──────── 抽出テキスト

高齢者向け著作で「男性ホルモン」の重要性訴える理由
もうひとつ、これらの高齢者向けの本で強調したのは性ホルモン、とくに男性ホルモンの大切さだ。
女性の場合、閉経後、女性ホルモンが減り、肌のみずみずしさなどが衰え、また骨粗しょう症のリスクが増えるから、その低下を防ごうという話は昔からあった。ホルモン補充療法も欧米や韓国と比べるとまだまだだが、それを行う人はいる。
一方、男性の場合はどうか。50代くらいから男性ホルモンの分泌が減るのだが、これに伴って意欲が低下してくることは昔から知られていた。漫画家のはらたいらさんがうつ病と長年誤診され、体調の悪さに苦しめられたものの、その後男性ホルモンの補充で元気になった。はらさんは男性更年期障害の怖さをいろいろな著書で訴えたが、それでも男性ホルモンの補充はとても進んでいるとは言えない。
実は、男性ホルモンというのは性欲や意欲だけのホルモンではない。それが減ると記憶力や判断力も落ちるし、人付き合いもおっくうになる。
女性の場合、閉経後男性ホルモンが増えて元気になるケースもあるし、人付き合いに積極的になるケースもなる。高齢者の団体旅行がたいてい女性なのはそのためだろう。
さらにいうと、男性ホルモンが減ってくると筋肉がつきにくくなるので、フレイル(健康な状態と要介護状態の中間、身体的機能や認知機能の低下が見られる状態)やロコモ(ロコモティブシンドローム:運動器に障害が起こり、立つ・歩くといった動作が困難となり、寝たきりになる危険性が高くなる症状)と言われる状態になりやすくなる。男性ホルモンを増やすことで要介護高齢者を減らせる可能性は十分高いのだ。
先ごろ、日本の男性ホルモン治療のパイオニアである熊本悦明先生が亡くなった。とても残念だが、自身も90歳を過ぎているのに男性ホルモン補充治療を受け、亡くなる直前まで元気だった。
生前、一度お会いしたことがあるが、その際、「男性ホルモンというからいかがわしいと思われるので『元気ホルモン』と改名すべき」とおっしゃっていた。その通りだと思う。

────────────────
──────── 提示資料

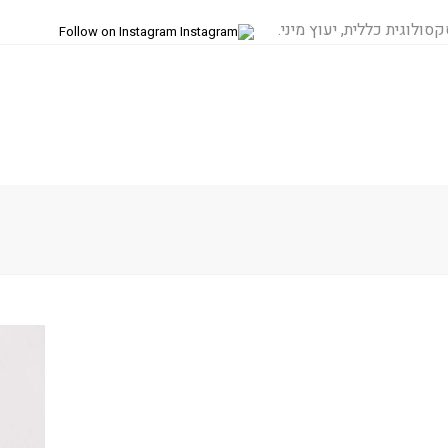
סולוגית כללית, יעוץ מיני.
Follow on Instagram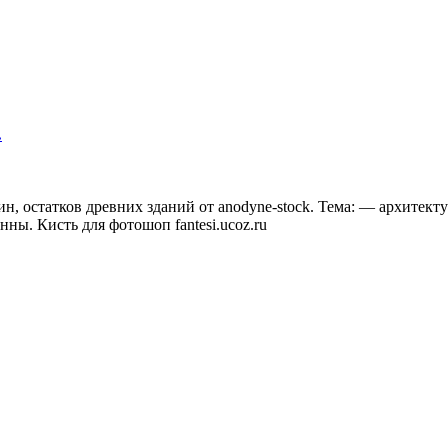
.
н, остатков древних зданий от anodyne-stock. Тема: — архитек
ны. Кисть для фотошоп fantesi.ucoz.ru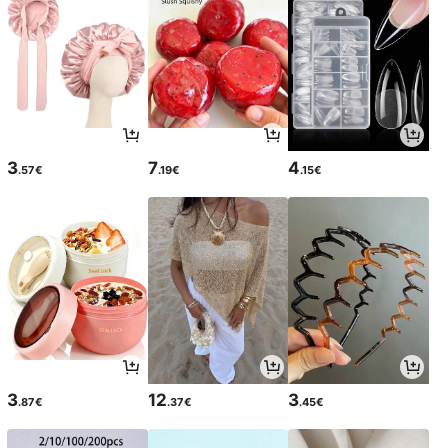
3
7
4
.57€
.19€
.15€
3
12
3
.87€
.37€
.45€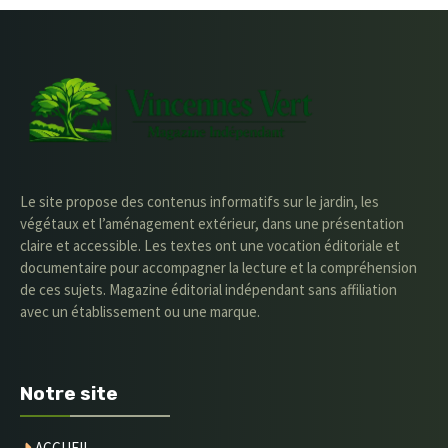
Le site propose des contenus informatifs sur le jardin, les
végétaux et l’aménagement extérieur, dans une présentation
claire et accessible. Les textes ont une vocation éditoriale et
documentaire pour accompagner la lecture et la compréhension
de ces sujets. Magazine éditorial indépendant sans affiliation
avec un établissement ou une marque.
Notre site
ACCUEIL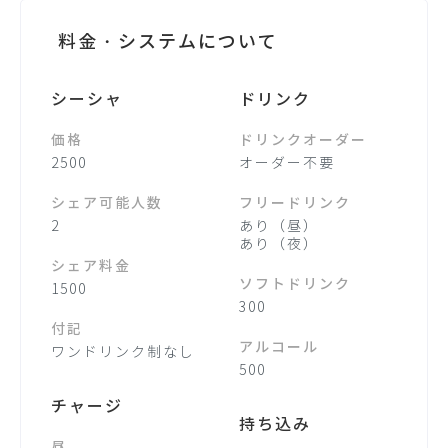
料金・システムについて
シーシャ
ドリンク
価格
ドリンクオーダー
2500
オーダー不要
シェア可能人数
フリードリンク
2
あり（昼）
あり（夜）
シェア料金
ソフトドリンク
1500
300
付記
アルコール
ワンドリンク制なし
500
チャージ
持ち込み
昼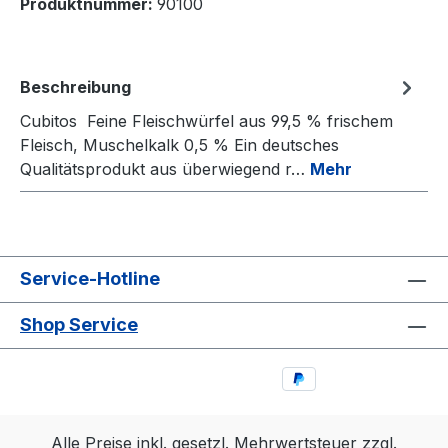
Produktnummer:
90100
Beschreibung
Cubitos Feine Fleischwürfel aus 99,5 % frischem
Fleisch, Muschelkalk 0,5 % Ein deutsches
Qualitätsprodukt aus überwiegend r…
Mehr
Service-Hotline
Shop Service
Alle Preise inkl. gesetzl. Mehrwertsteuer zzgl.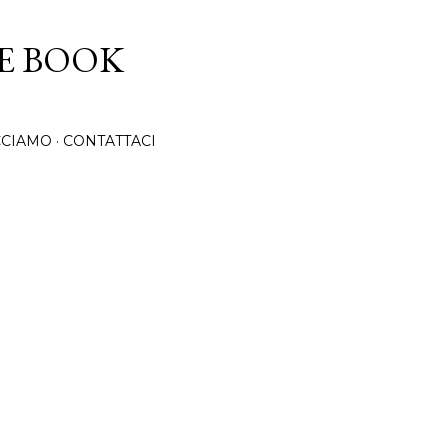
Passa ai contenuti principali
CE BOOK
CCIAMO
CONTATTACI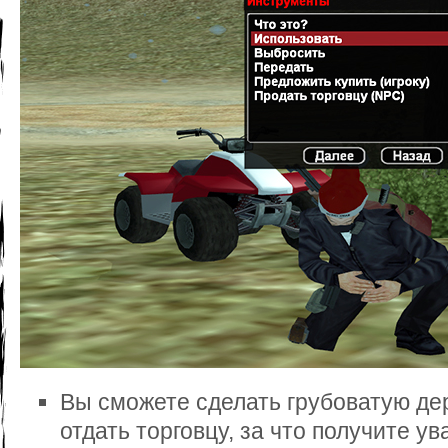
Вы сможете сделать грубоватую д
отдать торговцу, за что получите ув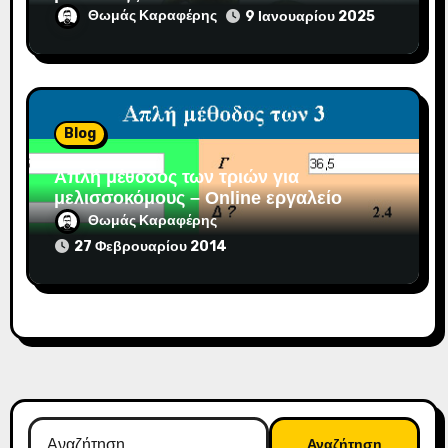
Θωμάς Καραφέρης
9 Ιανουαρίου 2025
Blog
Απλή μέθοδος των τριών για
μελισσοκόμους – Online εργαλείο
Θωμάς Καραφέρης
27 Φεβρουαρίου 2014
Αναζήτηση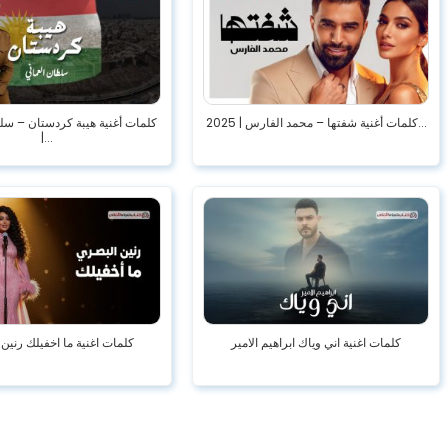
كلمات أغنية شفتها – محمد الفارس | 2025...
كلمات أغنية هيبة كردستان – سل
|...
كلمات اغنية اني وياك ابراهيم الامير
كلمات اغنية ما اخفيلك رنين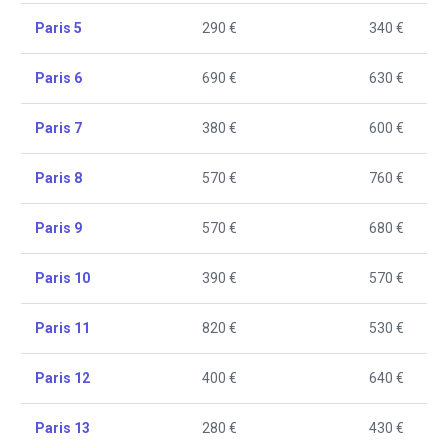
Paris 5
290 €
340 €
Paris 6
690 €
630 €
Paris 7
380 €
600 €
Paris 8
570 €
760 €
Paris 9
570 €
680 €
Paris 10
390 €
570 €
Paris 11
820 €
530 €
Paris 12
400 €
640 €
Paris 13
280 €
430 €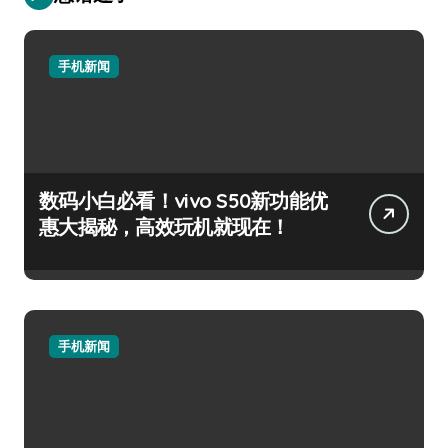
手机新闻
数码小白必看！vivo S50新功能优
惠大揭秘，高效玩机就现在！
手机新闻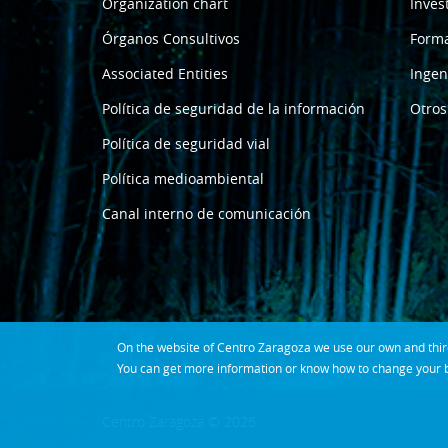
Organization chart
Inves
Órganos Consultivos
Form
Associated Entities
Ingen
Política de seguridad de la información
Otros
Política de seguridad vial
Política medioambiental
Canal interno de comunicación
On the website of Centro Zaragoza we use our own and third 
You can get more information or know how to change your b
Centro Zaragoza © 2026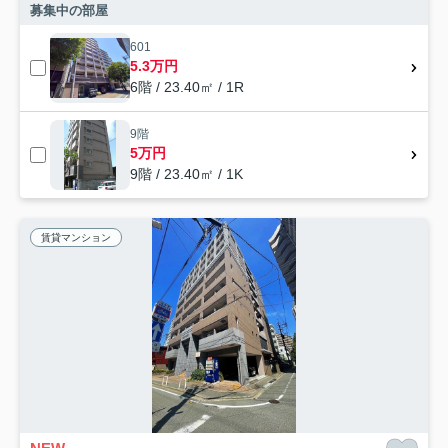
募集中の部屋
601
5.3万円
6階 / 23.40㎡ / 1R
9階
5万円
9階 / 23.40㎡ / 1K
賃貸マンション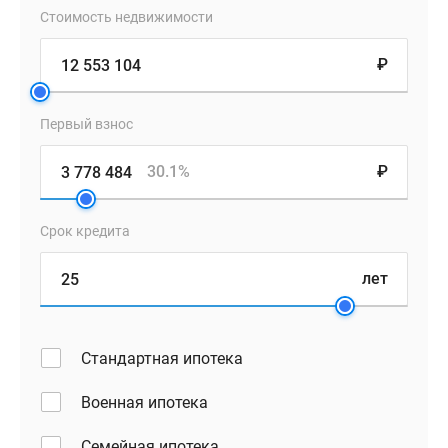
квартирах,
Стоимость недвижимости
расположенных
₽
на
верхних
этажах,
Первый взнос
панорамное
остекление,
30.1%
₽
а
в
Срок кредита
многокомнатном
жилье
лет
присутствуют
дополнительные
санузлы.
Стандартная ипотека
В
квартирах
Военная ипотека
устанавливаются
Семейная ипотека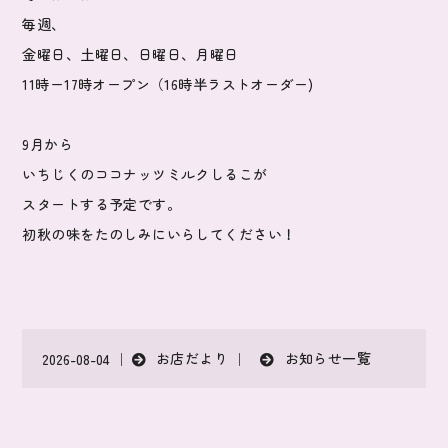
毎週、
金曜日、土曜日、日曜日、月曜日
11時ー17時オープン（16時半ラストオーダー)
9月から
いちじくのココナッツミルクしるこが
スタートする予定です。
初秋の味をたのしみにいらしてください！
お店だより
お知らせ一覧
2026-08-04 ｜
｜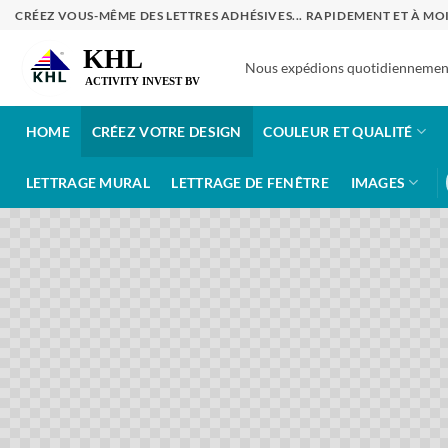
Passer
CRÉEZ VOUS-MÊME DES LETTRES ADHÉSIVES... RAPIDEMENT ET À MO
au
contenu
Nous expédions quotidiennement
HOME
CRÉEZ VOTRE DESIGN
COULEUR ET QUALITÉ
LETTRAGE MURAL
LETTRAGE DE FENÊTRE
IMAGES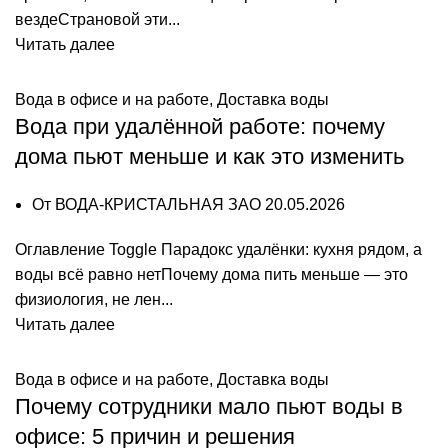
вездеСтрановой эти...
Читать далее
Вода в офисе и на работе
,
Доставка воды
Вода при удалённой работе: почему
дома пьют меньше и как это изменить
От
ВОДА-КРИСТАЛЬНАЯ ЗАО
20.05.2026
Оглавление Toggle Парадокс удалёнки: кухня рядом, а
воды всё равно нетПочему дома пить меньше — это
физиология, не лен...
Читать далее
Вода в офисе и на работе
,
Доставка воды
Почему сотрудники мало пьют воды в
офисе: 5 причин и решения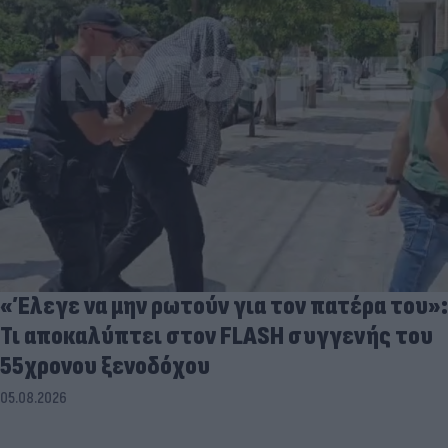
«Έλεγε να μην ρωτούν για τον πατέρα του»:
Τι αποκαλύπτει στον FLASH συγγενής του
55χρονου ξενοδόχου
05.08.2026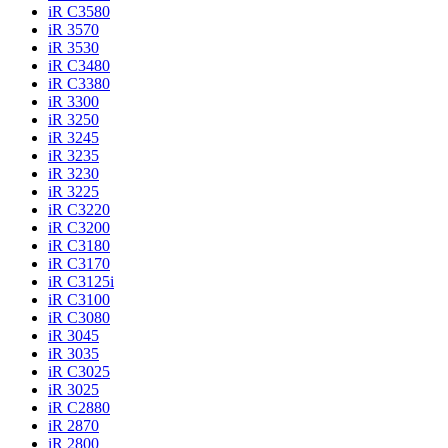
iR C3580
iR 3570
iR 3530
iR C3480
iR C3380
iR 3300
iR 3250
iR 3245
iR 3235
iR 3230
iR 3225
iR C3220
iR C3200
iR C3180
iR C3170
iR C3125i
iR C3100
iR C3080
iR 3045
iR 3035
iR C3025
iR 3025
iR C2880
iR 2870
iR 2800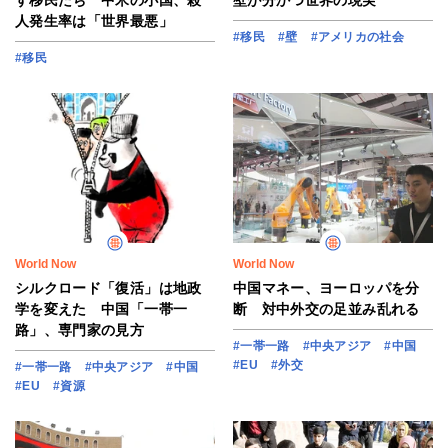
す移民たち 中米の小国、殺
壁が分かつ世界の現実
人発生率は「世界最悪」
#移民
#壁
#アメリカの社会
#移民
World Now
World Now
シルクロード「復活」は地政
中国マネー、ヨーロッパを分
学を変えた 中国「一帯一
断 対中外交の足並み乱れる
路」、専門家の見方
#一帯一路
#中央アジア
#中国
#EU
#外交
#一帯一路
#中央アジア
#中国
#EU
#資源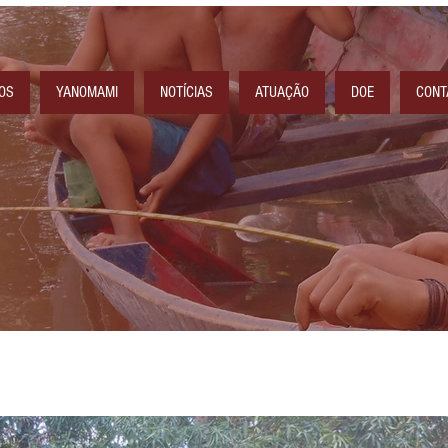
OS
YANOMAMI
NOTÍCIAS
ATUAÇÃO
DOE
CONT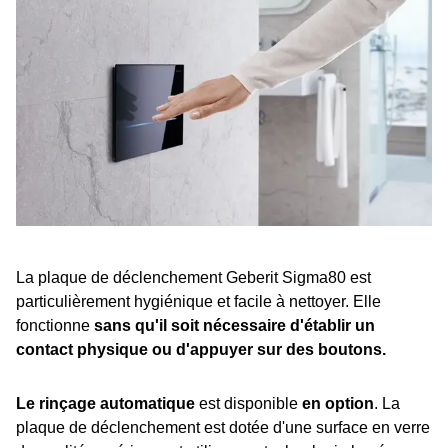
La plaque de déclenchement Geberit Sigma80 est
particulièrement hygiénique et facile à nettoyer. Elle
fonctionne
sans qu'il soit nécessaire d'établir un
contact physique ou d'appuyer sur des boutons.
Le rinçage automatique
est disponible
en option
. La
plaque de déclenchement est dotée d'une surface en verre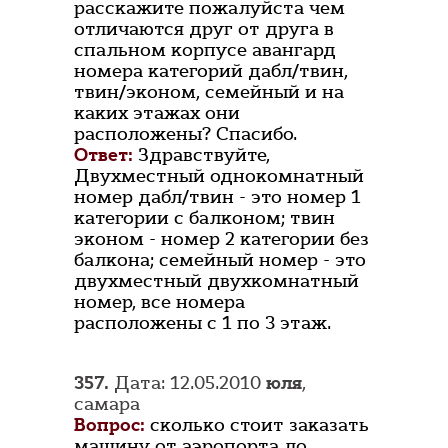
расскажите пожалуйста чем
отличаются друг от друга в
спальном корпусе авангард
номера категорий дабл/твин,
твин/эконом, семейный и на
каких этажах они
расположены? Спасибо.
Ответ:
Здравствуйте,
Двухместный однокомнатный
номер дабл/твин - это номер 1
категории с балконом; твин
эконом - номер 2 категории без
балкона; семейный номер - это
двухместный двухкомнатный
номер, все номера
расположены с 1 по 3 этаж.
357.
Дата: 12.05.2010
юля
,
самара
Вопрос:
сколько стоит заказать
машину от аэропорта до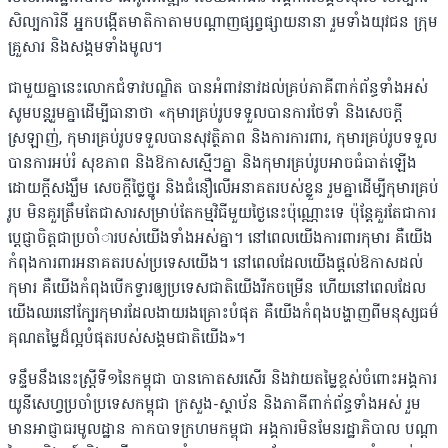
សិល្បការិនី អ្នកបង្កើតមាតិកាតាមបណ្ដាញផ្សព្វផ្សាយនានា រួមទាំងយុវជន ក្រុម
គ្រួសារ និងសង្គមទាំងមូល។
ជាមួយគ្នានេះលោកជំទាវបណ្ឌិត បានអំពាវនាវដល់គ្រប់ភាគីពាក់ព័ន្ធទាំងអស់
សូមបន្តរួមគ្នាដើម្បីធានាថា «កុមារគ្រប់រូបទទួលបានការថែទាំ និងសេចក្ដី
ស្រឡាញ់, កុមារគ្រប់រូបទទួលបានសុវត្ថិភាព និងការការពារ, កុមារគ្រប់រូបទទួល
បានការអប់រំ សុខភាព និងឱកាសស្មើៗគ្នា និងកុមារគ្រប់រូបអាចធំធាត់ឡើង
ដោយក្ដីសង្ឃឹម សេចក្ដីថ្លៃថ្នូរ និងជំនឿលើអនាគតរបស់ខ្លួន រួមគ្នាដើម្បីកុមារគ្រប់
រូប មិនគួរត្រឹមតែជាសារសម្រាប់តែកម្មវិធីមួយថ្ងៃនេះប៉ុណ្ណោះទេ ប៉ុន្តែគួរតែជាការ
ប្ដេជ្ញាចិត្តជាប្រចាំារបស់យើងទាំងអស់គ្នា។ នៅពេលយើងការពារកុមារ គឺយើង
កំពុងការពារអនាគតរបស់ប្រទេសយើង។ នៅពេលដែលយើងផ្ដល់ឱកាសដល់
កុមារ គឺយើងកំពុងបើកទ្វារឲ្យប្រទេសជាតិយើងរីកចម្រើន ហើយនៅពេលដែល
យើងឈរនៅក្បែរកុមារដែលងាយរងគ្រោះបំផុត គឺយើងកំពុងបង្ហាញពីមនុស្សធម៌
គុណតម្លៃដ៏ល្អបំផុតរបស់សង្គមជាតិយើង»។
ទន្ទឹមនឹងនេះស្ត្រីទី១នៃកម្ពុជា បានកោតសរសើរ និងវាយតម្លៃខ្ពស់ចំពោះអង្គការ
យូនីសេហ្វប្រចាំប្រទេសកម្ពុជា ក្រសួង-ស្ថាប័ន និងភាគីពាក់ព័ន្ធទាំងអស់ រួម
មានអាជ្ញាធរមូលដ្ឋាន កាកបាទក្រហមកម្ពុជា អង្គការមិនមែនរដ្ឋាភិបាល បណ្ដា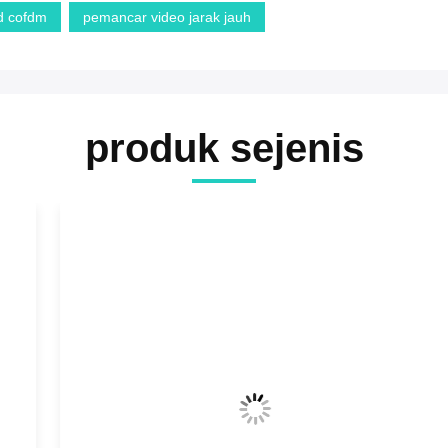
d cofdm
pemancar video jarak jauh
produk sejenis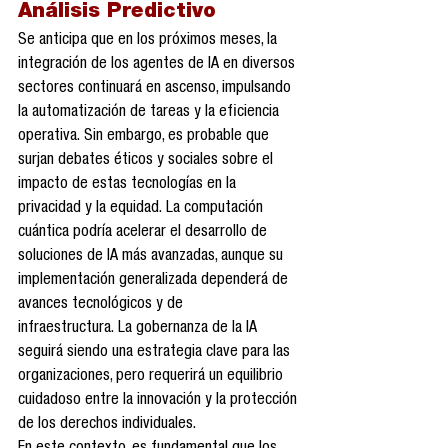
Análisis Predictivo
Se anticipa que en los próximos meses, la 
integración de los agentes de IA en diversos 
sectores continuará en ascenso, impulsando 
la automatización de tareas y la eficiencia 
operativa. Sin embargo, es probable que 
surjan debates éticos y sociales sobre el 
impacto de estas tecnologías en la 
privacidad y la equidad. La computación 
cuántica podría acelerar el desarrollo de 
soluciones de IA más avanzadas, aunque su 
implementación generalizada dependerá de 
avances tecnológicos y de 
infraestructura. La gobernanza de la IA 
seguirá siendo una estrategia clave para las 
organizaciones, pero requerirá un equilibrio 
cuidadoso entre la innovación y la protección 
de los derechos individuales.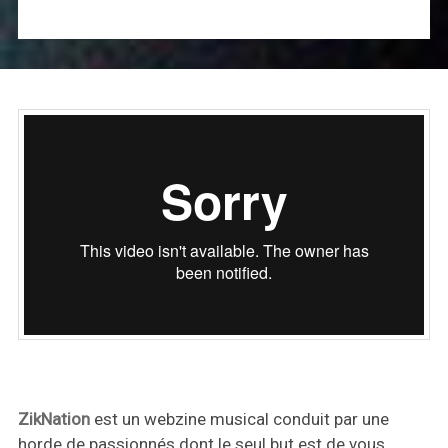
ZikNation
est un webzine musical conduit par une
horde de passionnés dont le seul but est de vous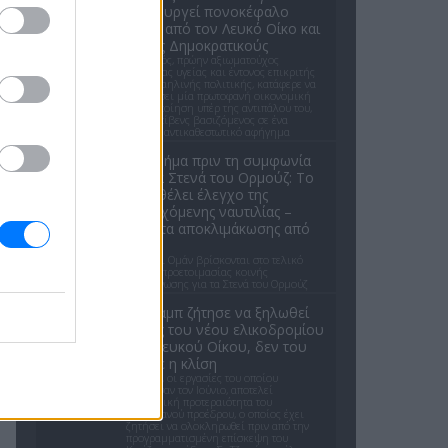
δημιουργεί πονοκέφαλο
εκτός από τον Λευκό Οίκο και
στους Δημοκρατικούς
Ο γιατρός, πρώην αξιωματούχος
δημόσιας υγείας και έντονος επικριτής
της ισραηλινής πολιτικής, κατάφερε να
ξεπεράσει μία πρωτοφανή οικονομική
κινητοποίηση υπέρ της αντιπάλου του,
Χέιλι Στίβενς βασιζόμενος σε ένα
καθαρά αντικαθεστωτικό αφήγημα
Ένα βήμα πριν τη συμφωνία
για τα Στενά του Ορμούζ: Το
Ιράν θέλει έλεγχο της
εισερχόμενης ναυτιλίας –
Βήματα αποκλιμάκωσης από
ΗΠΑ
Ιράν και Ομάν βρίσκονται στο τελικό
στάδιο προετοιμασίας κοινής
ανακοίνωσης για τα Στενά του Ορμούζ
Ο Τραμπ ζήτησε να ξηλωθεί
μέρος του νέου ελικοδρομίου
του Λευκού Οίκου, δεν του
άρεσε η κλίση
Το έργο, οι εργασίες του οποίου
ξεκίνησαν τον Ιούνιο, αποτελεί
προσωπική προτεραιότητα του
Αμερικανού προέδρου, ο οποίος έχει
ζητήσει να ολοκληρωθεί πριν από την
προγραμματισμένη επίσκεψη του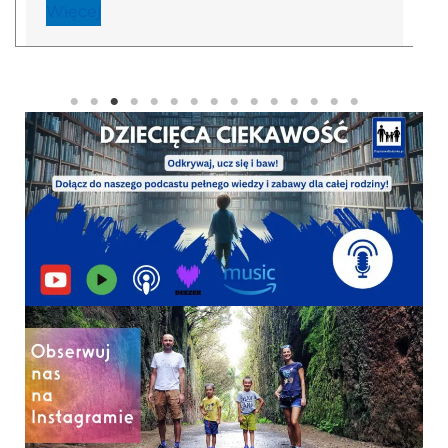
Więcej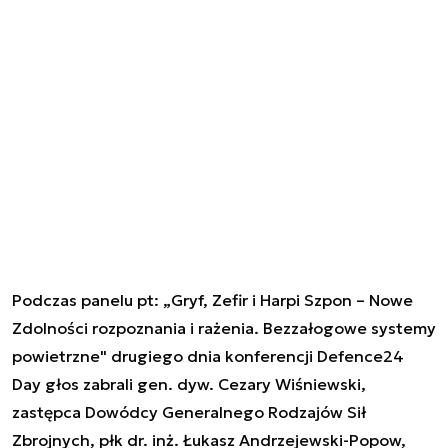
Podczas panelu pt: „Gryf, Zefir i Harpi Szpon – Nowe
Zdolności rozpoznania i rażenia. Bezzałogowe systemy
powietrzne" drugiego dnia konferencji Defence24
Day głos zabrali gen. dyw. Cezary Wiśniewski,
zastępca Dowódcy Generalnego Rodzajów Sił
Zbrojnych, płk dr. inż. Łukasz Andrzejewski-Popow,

────────────────

**取り組む問題:**
1 - 男性ホルモンについての文章から、「さらにいうと、男性ホルモンが」から「っていた。その通りだと思う。」までの部分をすべて一字一句そのまま書き写してください。
2 - 男性ホルモンについての文章で「さらにいうと」で始まる段落を、主な内容を保ったまま短い箇条書きにまとめてください。

**解答例:**
1 -
さらにいうと、男性ホルモンが減ってくると筋肉がつきにくくなるので、フレイル(健康な状態と要介護状態の中間、身体的機能や認知機能の低下が見られる状態)やロコモ(ロコモティブシンドローム:運動器に障害が起こり、立つ・歩くといった動作が困難となり、寝たきりになる危険性が高くなる症状)と言われる状態になりやすくなる。男性ホルモンを増やすことで要介護高齢者を減らせる可能性は十分高いのだ。
先ごろ、日本の男性ホルモン治療のパイオニアである熊本悦明先生が亡くなった。とても残念だが、自身も90歳を過ぎているのに男性ホルモン補充治療を受け、亡くなる直前まで元気だった。
生前、一度お会いしたことがあるが、その際、「男性ホルモンというからいかがわしいと思われるので『元気ホルモン』と改名すべき」とおっしゃっていた。その通りだと思う。

2 -
- 男性ホルモンが減ると、筋肉がつきにくくなる。
- そのため、フレイルやロコモと呼ばれる状態になりやすくなる。
  - フレイル：健康な状態と要介護状態の中間で、身体的機能や認知機能の低下が見られる状態
  - ロコモ：運動器の障害で立つ・歩くといった動作が困難になり、寝たきりになる危険性が高まる症状
- 男性ホルモンを増やすことで、要介護高齢者を減らせる可能性は十分高い。